読む文章:
2011-11-03 10:35:01 | ドラマ・映画
 希衣(本田望結)の奮闘で、家族が集まり、恵一(長谷川博己)も希衣に平手打ちをし、父親らしい態度を見せますが、最後の最後で子どもたちを愛しているか分からないと、家族修復のチャンスを自らぶっ壊してしまった。
 おまけに、結城義之(平泉成)に自殺の事実がバレ、すったもんだの揚句、子どもたちが阿須田の家に住み、恵一はミタさん(松嶋奈々子)に一家の世話をするよう依頼し、出ていった。


★「何だよそれ」
 長男の翔(中川大志)が、家族やたくさんの視聴者の気持ちを代弁した台詞。
 阿須田一家の話の流れ自体は、ベタな展開だったので、取りあえず一家が一緒に住むか、それに納得できない長女の結(忽那汐里)だけが別居するという展開かと思ったが、さらにこじれてしまった。
 あくまで、へたれな恵一だったが、よく考えると、「よくわからない」というのが本当のところなのだろう。彼にしてみれば、結婚したところから子どもや自分をだまし続けてきた虚構の時間だったのだから。今回のことで、そういった虚構の家(時間)が、根本から崩れ去ってしまい、たとえ、その中に真実の気持が含まれていたとしても、そこだけ救いあげて、自分の気持ちを再構築するのは無理なのかもしれない。
 空気を読んで、「好きだよ」という気力が起きなかったのは、ある意味、仕方がないことだった。それに恵一もここで不確かな言葉を発すること自体、罪の意識があったのだろう。とはいえ、恵一にもう少しだけ強さがあったなら、「好きだよ」と言えたはず。もっとも、その強さがあったのなら、こういう事態になっていないか。

やること: 上にあるドラマの感想文を、最後の一文のあとから書き続けてください。

抜き出した行:
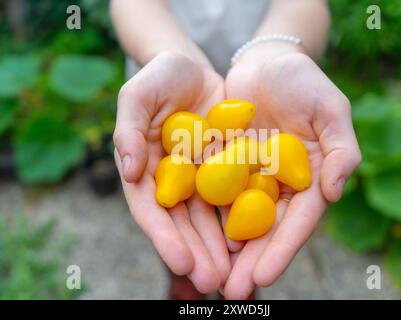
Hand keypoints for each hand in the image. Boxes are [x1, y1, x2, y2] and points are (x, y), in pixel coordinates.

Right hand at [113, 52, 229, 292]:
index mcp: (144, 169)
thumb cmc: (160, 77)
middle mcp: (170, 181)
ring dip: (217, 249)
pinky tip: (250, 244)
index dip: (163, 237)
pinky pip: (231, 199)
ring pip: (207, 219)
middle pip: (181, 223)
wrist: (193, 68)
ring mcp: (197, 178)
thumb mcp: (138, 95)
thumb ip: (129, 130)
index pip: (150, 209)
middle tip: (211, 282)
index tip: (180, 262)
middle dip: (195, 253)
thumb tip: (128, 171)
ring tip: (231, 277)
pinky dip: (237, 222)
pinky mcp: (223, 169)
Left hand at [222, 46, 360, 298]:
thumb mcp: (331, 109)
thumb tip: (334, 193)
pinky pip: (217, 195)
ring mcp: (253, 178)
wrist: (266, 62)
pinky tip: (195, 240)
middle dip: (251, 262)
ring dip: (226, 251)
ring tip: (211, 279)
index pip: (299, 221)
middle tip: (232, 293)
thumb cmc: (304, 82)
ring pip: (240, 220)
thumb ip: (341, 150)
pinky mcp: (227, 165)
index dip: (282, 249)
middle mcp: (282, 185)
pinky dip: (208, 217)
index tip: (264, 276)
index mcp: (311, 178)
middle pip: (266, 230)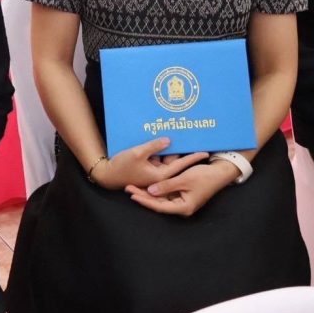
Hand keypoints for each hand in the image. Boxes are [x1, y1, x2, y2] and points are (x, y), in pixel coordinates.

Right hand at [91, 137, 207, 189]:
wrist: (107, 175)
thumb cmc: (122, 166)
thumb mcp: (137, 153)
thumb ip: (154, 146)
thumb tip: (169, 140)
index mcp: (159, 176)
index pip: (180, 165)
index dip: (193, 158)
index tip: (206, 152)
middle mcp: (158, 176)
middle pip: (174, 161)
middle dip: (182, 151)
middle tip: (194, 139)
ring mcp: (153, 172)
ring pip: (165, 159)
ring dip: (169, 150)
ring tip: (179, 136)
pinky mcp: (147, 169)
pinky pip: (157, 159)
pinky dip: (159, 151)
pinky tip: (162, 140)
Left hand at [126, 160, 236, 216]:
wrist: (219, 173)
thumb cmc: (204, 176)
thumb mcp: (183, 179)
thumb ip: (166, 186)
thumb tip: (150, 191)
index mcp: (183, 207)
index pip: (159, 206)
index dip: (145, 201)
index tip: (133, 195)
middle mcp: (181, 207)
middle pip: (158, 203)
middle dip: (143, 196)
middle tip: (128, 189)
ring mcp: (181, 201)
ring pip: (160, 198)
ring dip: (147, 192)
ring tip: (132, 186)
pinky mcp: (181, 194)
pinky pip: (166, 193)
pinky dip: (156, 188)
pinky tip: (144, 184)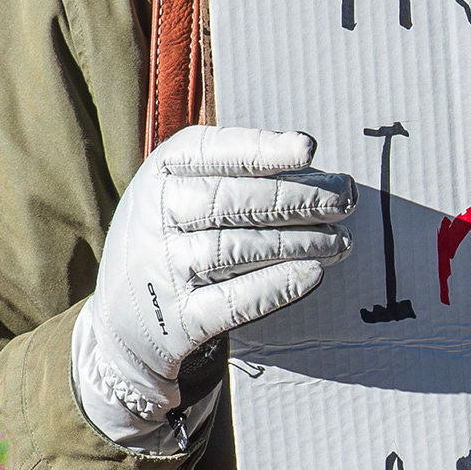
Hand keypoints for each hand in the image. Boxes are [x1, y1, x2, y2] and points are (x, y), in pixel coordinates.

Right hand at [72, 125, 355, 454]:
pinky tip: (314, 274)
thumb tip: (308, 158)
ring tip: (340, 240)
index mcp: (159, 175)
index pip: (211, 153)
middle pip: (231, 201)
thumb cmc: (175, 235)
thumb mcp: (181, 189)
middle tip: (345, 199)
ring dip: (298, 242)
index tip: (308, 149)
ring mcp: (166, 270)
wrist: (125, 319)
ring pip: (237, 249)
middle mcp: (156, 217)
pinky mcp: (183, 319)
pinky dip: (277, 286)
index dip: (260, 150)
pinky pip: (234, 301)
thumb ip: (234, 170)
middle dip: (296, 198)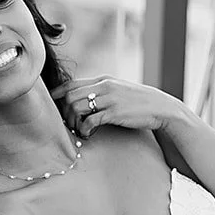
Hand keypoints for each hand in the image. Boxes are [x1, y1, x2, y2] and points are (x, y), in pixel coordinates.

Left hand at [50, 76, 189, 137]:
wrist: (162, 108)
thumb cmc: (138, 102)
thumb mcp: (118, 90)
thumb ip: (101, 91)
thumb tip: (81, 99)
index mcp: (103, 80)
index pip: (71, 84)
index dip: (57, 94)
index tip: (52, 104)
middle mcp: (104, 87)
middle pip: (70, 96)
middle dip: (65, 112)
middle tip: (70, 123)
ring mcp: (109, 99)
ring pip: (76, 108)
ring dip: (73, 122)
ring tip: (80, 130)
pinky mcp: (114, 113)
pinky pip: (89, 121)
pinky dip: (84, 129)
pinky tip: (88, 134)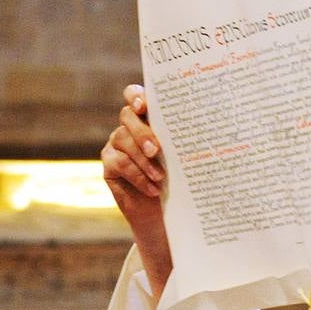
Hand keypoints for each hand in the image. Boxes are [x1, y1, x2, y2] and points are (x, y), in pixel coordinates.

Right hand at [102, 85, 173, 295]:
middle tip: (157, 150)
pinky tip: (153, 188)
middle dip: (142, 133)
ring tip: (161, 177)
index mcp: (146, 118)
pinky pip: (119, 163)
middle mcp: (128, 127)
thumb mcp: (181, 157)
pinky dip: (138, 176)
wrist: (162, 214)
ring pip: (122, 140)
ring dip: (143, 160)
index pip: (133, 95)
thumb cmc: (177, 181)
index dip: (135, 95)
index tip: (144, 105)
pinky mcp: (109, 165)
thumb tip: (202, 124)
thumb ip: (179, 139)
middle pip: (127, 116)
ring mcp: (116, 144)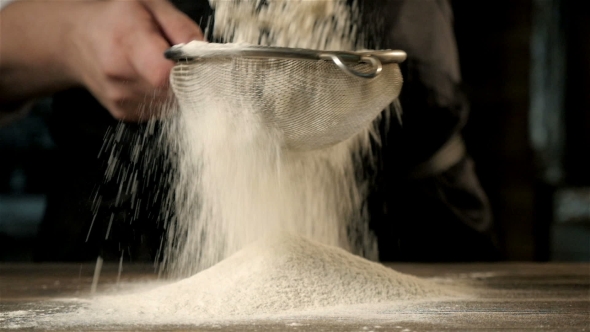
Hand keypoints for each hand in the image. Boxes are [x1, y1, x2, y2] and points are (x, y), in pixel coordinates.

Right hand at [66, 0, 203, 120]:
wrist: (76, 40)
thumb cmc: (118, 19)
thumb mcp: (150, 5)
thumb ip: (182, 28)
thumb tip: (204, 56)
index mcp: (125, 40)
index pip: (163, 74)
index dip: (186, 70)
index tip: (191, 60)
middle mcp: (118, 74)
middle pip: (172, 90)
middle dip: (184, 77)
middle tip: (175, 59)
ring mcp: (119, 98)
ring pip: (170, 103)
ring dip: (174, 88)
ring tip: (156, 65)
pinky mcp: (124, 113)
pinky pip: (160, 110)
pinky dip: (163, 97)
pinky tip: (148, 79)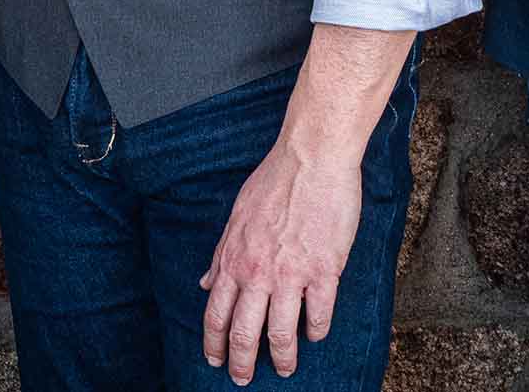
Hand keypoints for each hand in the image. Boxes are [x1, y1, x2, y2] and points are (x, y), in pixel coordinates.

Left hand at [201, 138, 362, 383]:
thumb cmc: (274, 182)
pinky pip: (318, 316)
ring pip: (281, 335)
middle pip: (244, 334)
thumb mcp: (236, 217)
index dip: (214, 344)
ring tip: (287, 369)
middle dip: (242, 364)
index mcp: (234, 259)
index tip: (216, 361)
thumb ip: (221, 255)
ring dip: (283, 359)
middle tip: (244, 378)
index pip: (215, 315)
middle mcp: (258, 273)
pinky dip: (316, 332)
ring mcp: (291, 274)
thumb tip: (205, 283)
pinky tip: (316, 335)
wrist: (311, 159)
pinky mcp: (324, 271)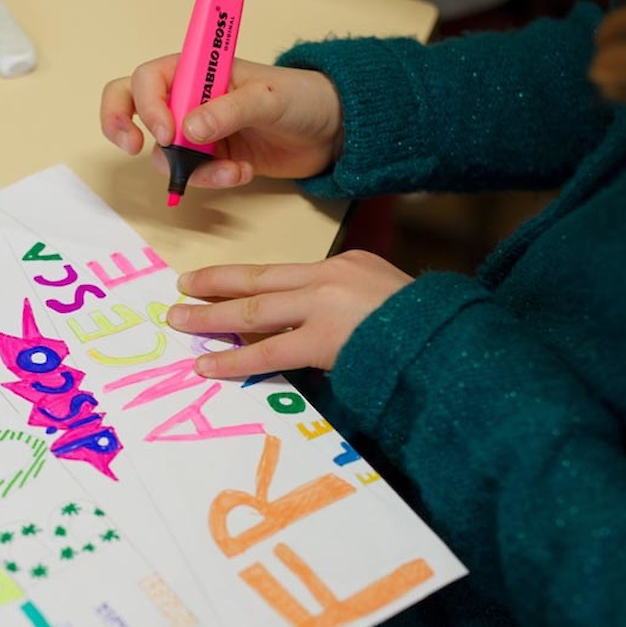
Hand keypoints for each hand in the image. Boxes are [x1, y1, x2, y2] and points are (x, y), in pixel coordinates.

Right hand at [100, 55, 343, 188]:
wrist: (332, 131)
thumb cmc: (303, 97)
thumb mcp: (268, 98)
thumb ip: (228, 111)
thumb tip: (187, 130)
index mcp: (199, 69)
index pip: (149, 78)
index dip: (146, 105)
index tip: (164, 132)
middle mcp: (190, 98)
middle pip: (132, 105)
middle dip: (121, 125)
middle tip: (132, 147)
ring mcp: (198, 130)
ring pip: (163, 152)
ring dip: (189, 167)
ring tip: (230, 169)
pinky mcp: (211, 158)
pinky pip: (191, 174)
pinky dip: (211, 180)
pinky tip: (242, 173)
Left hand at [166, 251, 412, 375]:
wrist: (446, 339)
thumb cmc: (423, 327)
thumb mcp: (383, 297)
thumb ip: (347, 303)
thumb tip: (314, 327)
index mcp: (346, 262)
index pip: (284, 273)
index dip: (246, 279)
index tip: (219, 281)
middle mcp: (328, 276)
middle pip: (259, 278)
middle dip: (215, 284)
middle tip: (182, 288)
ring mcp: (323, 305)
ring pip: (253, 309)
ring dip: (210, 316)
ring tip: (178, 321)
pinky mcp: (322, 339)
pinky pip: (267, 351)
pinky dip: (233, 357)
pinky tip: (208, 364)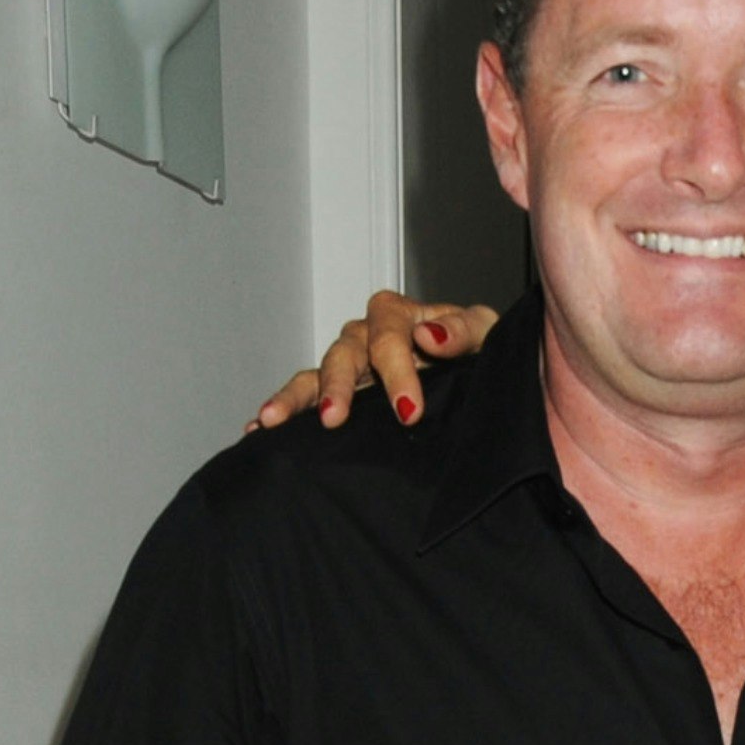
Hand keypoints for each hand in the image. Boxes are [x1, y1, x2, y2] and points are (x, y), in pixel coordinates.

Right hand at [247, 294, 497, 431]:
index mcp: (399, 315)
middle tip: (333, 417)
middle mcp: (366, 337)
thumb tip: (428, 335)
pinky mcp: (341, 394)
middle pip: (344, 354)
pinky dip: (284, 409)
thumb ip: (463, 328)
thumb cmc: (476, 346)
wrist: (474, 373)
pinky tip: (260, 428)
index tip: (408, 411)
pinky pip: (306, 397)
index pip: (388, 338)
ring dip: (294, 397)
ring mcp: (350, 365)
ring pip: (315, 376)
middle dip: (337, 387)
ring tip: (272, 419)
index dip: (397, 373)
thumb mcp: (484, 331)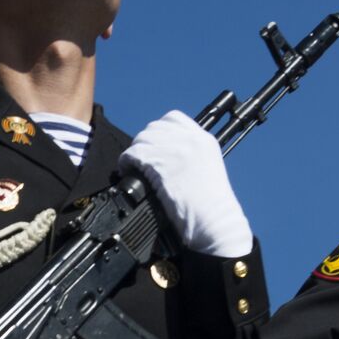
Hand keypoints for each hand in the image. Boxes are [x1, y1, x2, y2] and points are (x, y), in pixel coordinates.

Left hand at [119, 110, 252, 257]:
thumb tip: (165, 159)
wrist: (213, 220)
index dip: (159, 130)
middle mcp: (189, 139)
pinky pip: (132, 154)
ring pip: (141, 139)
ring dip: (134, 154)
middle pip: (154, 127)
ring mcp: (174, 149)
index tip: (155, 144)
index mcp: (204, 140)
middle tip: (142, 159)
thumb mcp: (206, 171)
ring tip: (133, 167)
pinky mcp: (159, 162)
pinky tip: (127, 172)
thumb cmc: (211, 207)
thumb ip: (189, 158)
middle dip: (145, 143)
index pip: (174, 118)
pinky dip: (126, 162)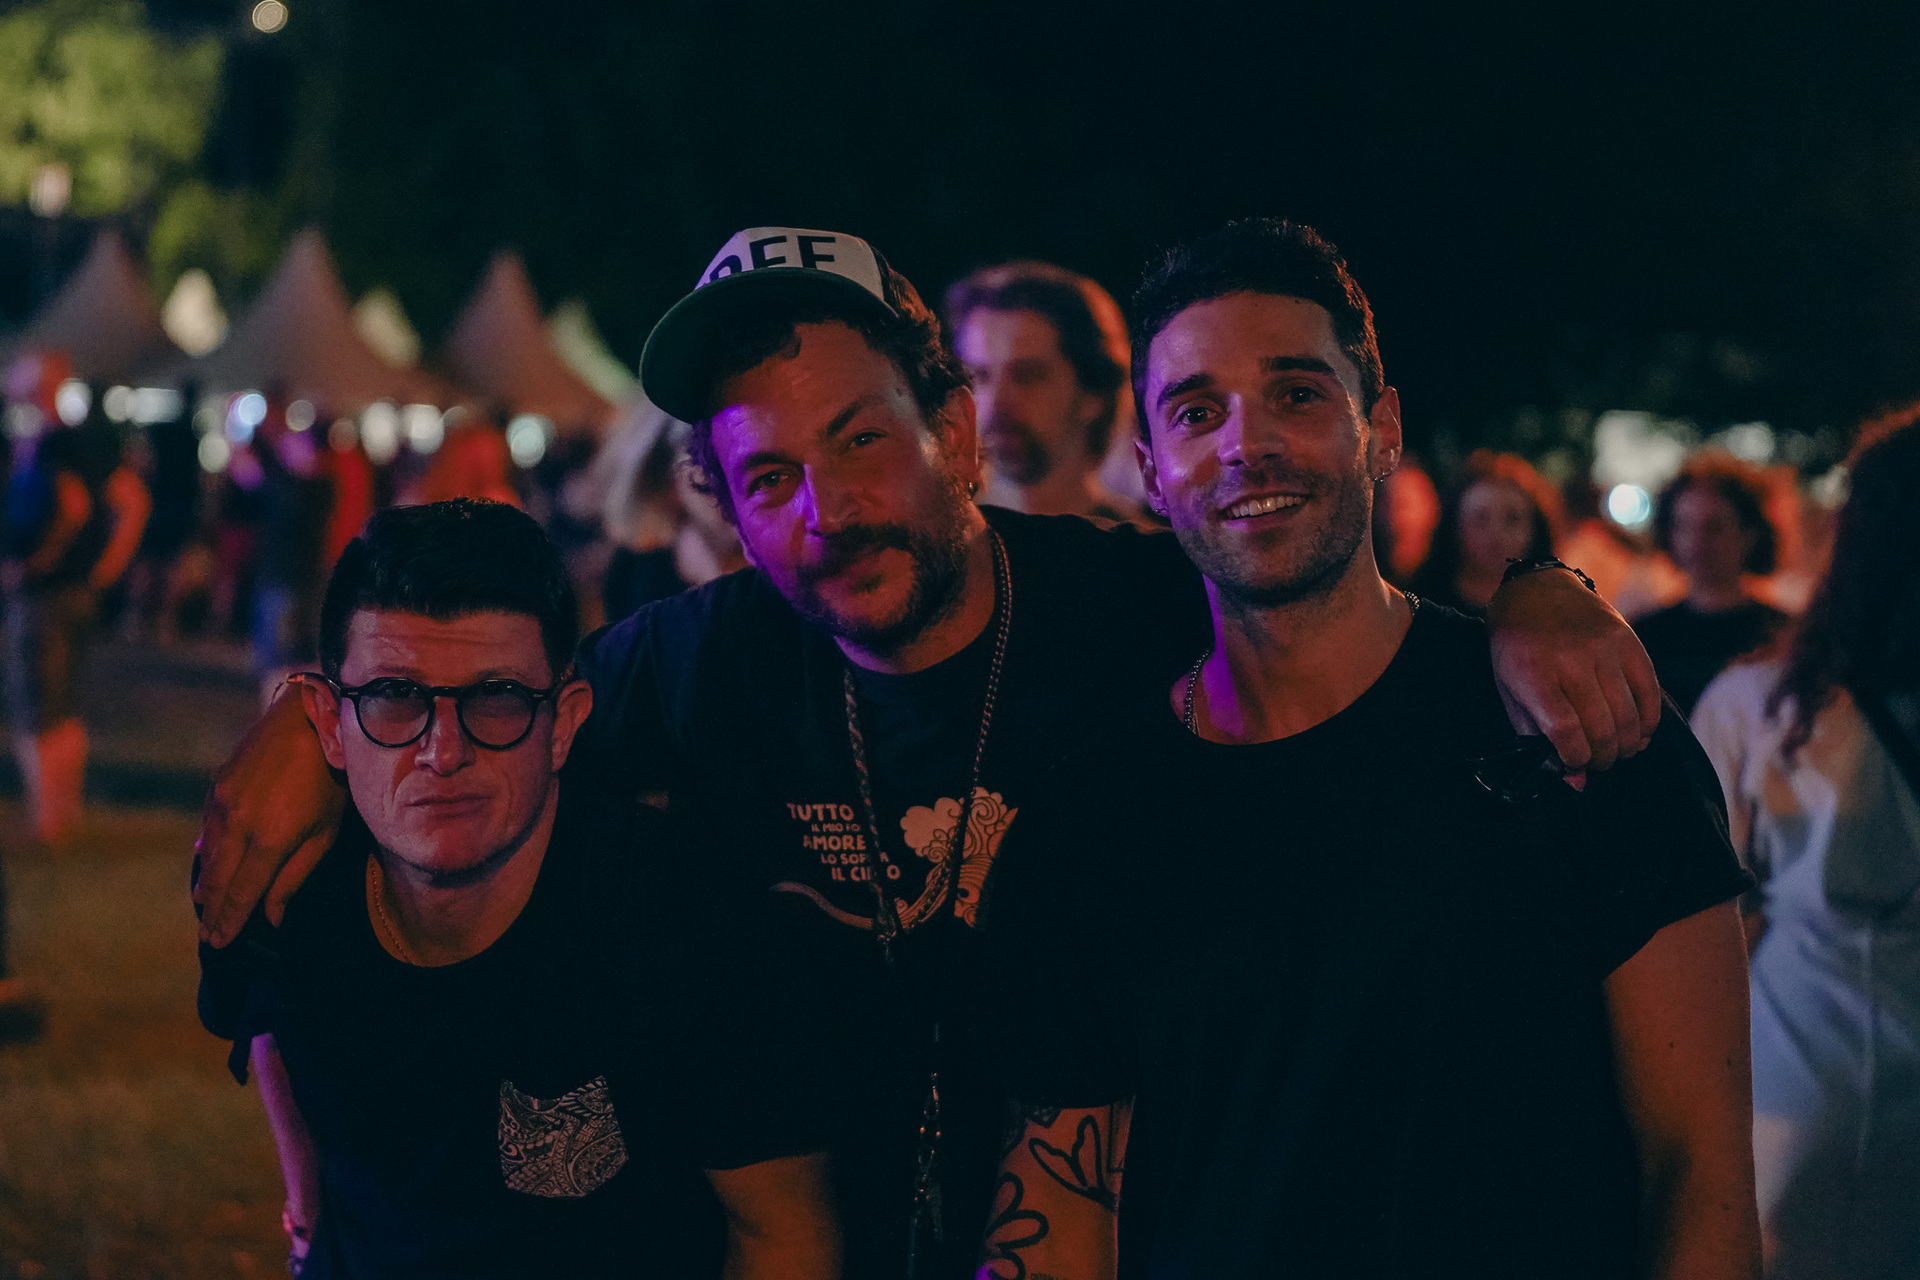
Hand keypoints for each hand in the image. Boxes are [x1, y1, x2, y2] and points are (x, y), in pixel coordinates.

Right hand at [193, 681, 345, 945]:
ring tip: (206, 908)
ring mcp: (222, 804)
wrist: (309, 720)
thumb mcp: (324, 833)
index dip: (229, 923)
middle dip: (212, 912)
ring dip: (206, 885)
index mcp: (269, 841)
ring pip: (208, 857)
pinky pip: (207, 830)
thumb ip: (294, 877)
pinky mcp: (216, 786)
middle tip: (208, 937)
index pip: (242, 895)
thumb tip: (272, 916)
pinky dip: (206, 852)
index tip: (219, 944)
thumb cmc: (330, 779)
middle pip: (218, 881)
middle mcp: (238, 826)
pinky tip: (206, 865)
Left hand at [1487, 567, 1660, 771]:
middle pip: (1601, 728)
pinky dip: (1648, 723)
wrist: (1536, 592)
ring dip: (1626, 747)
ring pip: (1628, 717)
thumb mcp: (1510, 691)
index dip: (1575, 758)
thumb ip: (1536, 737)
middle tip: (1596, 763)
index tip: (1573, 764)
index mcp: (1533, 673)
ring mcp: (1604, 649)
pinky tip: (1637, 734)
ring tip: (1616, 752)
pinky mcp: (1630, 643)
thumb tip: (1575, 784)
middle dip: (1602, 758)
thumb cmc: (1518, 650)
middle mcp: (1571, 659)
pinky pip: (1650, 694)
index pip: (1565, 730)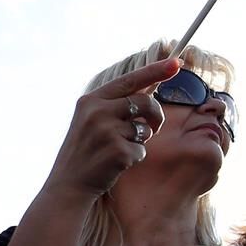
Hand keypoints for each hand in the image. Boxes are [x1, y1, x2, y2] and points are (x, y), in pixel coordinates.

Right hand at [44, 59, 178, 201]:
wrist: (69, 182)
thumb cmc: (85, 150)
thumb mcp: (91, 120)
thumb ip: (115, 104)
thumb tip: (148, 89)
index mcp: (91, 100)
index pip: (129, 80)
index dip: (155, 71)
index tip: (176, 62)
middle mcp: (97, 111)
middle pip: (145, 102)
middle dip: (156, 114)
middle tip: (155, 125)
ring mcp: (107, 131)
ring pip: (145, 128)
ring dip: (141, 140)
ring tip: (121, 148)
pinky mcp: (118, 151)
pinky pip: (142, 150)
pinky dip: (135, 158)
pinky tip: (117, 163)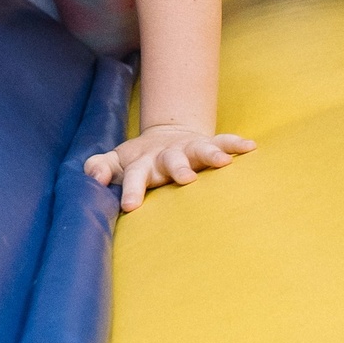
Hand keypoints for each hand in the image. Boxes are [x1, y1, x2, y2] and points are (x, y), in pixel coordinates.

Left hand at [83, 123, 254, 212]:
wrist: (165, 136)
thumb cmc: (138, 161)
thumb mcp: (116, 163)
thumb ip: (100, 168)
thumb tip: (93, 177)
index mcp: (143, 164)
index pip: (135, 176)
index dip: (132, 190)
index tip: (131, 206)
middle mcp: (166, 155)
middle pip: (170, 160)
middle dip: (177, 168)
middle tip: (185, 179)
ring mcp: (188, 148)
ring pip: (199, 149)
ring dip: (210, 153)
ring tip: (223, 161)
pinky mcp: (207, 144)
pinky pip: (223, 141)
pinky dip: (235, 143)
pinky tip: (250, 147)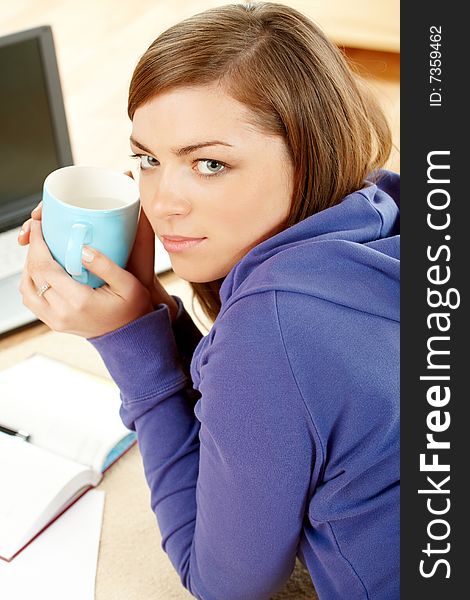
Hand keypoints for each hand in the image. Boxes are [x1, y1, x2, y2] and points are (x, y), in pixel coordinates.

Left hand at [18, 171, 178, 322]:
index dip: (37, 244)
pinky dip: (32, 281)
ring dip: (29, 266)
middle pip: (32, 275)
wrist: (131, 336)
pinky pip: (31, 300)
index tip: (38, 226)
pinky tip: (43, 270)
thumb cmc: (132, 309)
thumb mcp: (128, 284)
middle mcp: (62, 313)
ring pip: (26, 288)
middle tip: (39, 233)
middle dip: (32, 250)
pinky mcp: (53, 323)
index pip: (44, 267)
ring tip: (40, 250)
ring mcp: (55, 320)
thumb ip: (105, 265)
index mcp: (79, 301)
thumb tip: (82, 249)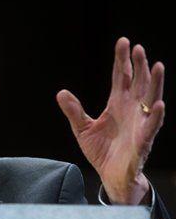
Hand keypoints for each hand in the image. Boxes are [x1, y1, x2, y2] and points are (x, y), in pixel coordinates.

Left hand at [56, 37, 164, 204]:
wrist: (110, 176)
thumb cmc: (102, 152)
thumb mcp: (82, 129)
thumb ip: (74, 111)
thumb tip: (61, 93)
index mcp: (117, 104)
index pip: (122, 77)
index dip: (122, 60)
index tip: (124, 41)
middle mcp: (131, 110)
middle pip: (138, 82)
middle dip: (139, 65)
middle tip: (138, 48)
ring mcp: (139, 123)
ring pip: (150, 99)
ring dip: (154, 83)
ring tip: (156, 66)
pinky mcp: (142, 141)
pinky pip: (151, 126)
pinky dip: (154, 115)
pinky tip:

この結果:
★今週のミタさん
・どん底の状態の恵一にかまわず、淡々と業務をこなす。希衣の心のこもった折り紙をもサッサと捨てるミタさんには、恵一ならずも「あっ」と言ってしまった
・心配するうららの電話に「大したことないんだ」とごまかそうとした瞬間、ヤカンが沸騰する「ピー」という音を鳴らす神技を駆使し、うららに真実を打ち明けさせる
・愚痴る恵一に全く同調せず、それに切れた恵一にクビを言い渡される
・希衣に雇われ、一家を仲直りさせる算段を練らされる。その手段として
「事故に遭う」という希衣に「とても痛いですけど大丈夫ですか?」と
問いただすミタさんに、ブラックなものを感じた。
・「じゃあ、希衣、どうしたらいいの?」と問う5歳の希衣にも「それは、あなたが決めることです」と試練を与える
・希衣の願いを聞き入れ、ガラクタ置き場の冷蔵庫を閉めたミタさんの顔が『世にも奇妙な物語』の世界だった
・子どもたちとの電話の中で、伝言を伝える時、翔に対して「翔ちゃんはうるさいから黙ってて」というのがミタさんの創作だったら面白いのになあ。希衣の言葉であったとしても面白く、何も反論せず黙っていた翔も面白い(この後、推理を働かせた海斗(綾部守人)は賢い!)
。一家が家に到達した時、ミタさんが庭にいたのはベランダから落ちる可能性のある希衣を受けとめるため?隣の部屋の窓を開けておいたのも芸が細かい
・今週の四次元かばんから出てきたのは、懐中電灯(しかもLEDライト)だった
・しっかりお父さんの石を探し出していた


★今週のうらら
 今週は活躍。
 けっこうまともに見えた。が、その瞬間、「ああ、やっぱりウザい」と思わせるのは流石である。
 子どもたちの荷物を取りに来た時の恵一との会話で、お互いに無意識に傷つけ合っていたシーンは笑えた。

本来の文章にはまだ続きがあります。